Exercise
Starting with the line that has "20. Potter, Spectacular Vernaculars, 53", retype each line down to the end of the entries below, without leaving any out or adding any.

Supplied information
____

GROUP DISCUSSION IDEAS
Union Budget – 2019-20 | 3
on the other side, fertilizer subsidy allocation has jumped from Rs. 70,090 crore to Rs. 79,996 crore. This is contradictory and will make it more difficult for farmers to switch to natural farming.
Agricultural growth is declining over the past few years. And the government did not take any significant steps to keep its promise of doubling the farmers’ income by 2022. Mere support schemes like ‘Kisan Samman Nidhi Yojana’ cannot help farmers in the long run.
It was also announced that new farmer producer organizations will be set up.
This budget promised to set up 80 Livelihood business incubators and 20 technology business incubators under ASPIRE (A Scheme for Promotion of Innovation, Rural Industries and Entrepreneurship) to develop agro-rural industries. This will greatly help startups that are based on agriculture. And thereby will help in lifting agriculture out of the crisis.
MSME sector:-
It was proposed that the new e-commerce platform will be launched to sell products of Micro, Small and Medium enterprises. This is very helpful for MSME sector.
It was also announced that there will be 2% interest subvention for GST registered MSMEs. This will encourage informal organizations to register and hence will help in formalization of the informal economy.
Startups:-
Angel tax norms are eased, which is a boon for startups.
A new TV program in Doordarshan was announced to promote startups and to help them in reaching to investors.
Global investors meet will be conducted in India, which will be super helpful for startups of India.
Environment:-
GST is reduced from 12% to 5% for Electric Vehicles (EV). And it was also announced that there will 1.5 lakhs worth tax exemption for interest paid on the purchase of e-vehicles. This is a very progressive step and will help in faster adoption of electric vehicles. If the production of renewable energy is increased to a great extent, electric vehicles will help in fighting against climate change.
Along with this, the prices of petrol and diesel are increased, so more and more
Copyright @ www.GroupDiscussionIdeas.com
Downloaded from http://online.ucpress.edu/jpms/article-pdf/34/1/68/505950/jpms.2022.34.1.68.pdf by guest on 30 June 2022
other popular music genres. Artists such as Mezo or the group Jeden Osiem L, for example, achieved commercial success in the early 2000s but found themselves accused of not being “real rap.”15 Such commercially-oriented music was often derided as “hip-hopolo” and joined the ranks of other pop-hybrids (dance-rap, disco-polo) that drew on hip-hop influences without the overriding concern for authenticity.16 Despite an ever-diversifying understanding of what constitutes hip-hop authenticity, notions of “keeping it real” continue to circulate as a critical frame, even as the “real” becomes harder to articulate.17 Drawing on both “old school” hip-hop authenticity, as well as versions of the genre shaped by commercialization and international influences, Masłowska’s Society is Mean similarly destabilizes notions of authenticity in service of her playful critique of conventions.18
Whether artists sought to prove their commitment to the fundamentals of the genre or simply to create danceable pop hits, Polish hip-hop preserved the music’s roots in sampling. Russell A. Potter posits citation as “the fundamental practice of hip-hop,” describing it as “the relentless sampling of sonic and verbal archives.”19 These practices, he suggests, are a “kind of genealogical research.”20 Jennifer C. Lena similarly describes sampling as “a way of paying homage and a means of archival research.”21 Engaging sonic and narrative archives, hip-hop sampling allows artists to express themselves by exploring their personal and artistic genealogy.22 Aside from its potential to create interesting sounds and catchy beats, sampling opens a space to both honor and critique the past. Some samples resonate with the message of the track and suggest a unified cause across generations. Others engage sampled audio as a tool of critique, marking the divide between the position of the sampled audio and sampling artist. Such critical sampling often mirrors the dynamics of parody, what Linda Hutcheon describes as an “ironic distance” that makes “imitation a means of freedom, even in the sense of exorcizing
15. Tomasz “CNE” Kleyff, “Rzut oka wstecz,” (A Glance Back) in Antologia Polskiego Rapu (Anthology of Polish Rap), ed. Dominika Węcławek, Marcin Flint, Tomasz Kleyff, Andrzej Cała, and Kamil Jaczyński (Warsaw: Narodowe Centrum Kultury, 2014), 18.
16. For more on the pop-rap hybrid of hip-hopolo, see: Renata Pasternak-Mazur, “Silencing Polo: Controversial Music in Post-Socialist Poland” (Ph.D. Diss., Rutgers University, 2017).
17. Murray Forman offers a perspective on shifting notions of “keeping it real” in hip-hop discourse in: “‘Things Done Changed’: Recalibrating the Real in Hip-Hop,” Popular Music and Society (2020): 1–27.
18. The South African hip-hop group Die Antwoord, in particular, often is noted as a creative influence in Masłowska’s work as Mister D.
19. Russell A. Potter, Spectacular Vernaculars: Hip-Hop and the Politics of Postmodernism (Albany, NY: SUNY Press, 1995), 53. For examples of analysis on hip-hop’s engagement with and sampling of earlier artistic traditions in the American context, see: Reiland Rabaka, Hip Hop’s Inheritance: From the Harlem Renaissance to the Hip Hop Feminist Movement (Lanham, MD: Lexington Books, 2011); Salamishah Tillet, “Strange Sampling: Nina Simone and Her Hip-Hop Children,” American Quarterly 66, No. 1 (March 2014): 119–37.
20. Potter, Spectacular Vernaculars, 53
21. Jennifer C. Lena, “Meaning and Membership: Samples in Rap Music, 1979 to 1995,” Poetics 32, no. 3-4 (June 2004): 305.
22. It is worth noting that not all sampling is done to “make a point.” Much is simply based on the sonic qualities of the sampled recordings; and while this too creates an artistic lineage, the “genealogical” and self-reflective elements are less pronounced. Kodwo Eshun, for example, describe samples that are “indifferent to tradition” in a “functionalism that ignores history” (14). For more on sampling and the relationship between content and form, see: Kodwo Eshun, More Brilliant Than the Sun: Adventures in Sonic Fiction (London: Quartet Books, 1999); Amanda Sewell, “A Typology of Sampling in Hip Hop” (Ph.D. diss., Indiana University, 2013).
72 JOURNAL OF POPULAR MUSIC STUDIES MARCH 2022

____

Task output
20. Potter, Spectacular Vernaculars, 53
21. Jennifer C. Lena, “Meaning and Membership: Samples in Rap Music, 1979 to 1995,” Poetics 32, no. 3-4 (June 2004): 305.
22. It is worth noting that not all sampling is done to “make a point.” Much is simply based on the sonic qualities of the sampled recordings; and while this too creates an artistic lineage, the “genealogical” and self-reflective elements are less pronounced. Kodwo Eshun, for example, describe samples that are “indifferent to tradition” in a “functionalism that ignores history” (14). For more on sampling and the relationship between content and form, see: Kodwo Eshun, More Brilliant Than the Sun: Adventures in Sonic Fiction (London: Quartet Books, 1999); Amanda Sewell, “A Typology of Sampling in Hip Hop” (Ph.D. diss., Indiana University, 2013).
72 JOURNAL OF POPULAR MUSIC STUDIES MARCH 2022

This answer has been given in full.